Ignacio Gil-Bazo is co-director of the department of Oncology and director of the department of Medical Oncology of the Clínica Universidad de Navarra. In addition, he directs the laboratory on Predictive Response Markers of the Solid Tumour Programme at CIMA.

Different treatments, but also better, as they not only significantly change the life expectancy of patients, but also improve their quality of life. "In many cases, these are oral treatments, which are less toxic. Unlike, for example, chemotherapy, which is also a very unselective treatment: it attacks fast-growing cells without distinguishing whether they are cancerous or not, and therefore affects hair, mucous membranes, bone marrow, etc.," Gil-Bazo explains. And he resorts to a war metaphor to explain it better:"We used to go into battle armed with what we could, with what we had at the time, but without having any idea of what we were going to find. We didn't know whether we were over-armed or under-armed, whether the enemy was coming from one front or from three different fronts.... So the chances of winning a battle are low. But now, in this new era, we are able to start the battle with a very close knowledge of the opponent: we know who we are up against, what his strengths and weaknesses are, and therefore we can choose the optimal strategy that will allow us to disarm him.

The other major revolution that has changed the diagnosis and treatment of cancer has been immunotherapy, which is the use of the immune system itself to fight tumours. "We have been dealing with immunotherapy in oncology for more than five years. Today it is not yet a reality for all types of tumours, but in the near future it could be," explains Gil-Bazo. "Immunotherapy has shown that for selected groups of patients with specific oncological pathologies, it can even lead to a cure. And until now we have never seen this with other therapeutic approaches, not even with targeted treatments," he says. "There is enough data to be very hopeful, although not enough to think about a cure for cancer; nor, of course, to set a date," he insists.

"My obsession as coordinator of this line is that everyone working in cancer at the University is represented in this strategic commitment, and that this wealth of research and resources is organised and oriented towards seeking synergies and collaborations".

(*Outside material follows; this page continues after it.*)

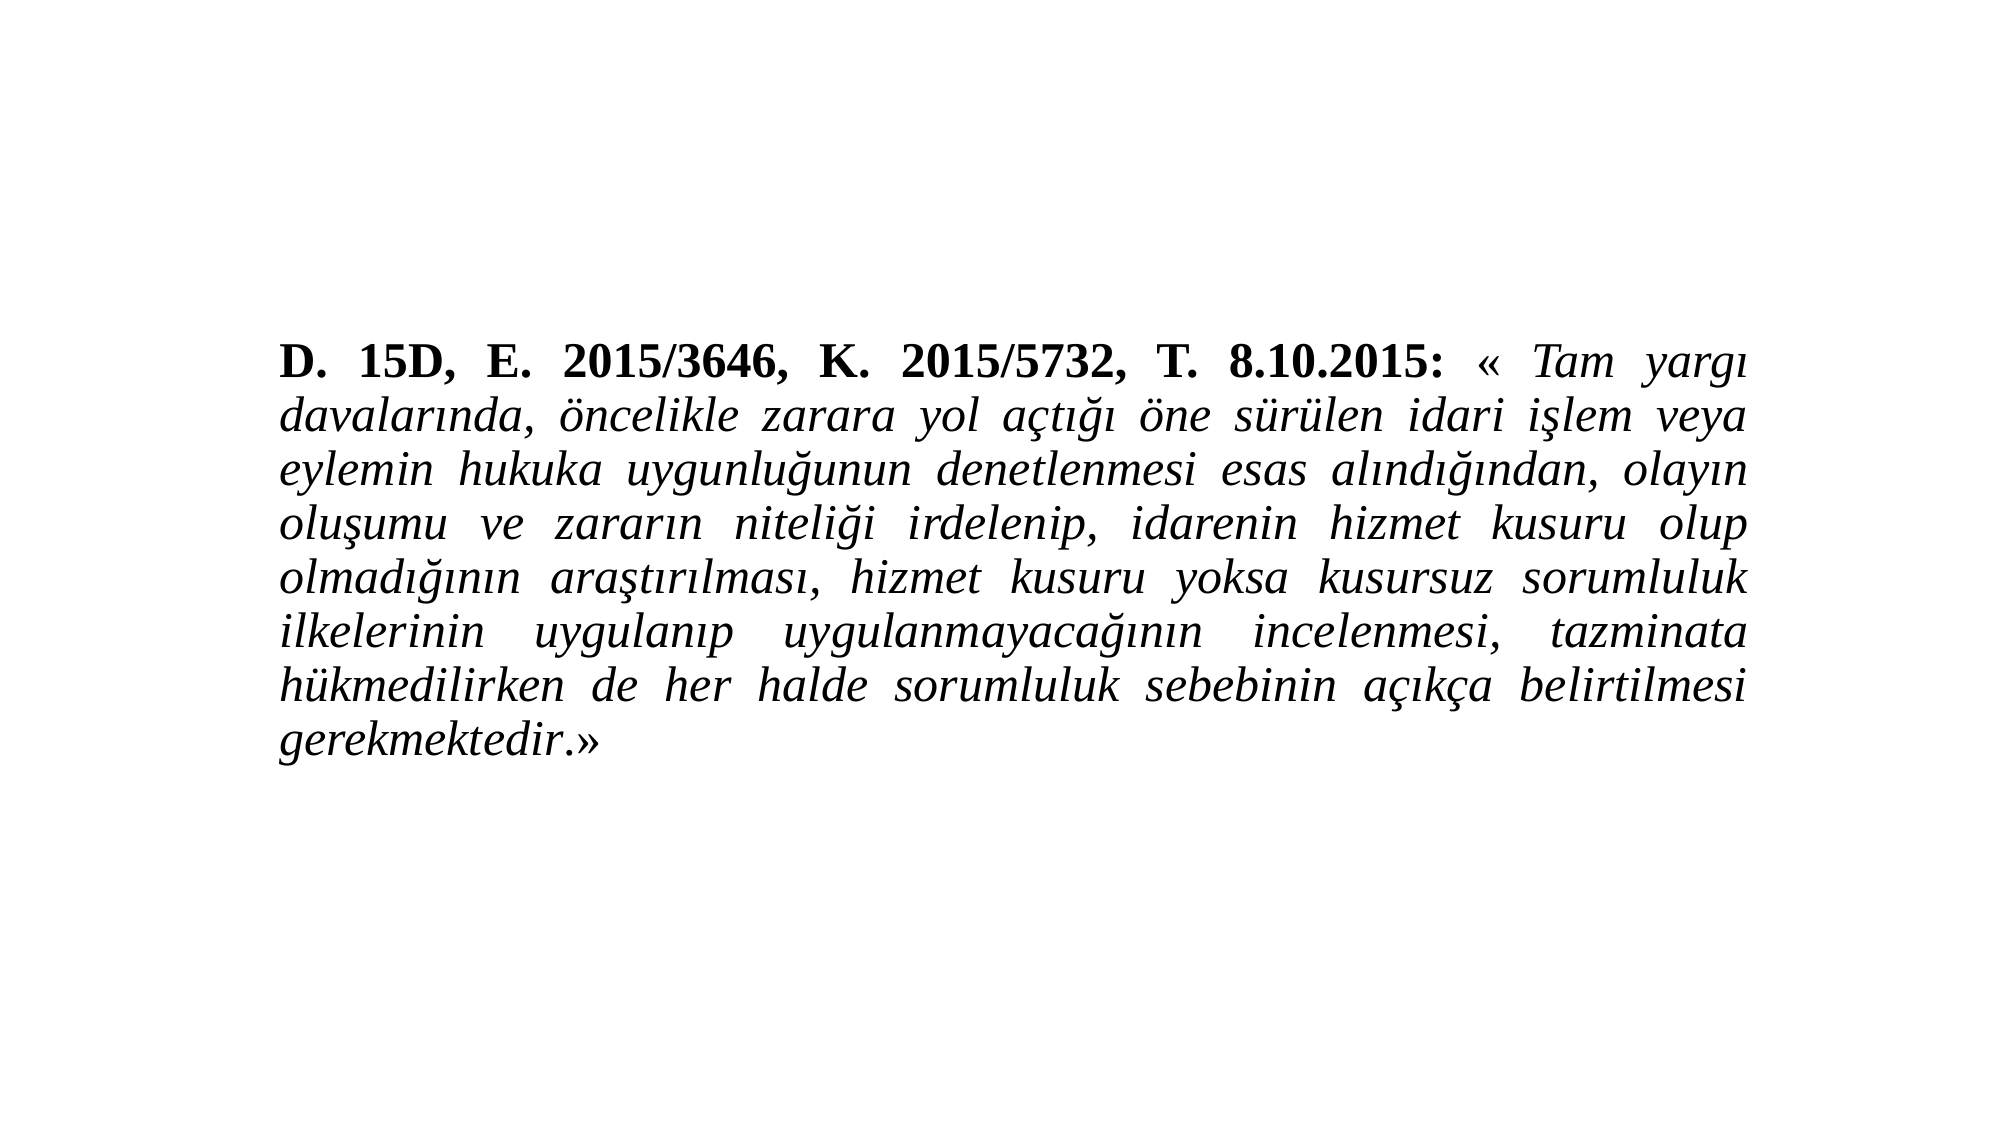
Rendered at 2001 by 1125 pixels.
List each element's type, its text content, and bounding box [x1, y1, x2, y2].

Oncology research: transversal and embedded in the University's DNA

Oncology is one of the lines of research within the University's Strategy 2025. Dr Gil-Bazo is its coordinator. "If the University has set out to promote research with impact and focus, Oncology had to be one of the lines included in the strategy. Today, cancer is already the leading cause of death in the global population. Specifically, 25%, a quarter of the population of the first world, dies of cancer. So it is reasonable that the University considers it strategic to investigate such a relevant and worrying reality," concludes Ignacio. "Oncology research is so transversal and has been so firmly established in the DNA of the University of Navarra for so many years that it has an impact on almost any School and research centre, and on all campus. The great advantage of it being such a relevant line of research in the institution is that it is dispersed in many hands. Cancer research is carried out by nurses, doctors, researchers at Cima, biomedical engineers at campus in San Sebastian, pharmacologists, pharmacists, epidemiologists... My obsession as coordinator of this line is that everyone working on cancer at the University is represented in this strategic commitment, and that this wealth of research and resources is organised and oriented towards seeking synergies and collaborations", he confesses. "If we join forces and work together, we will surely go further," he concludes.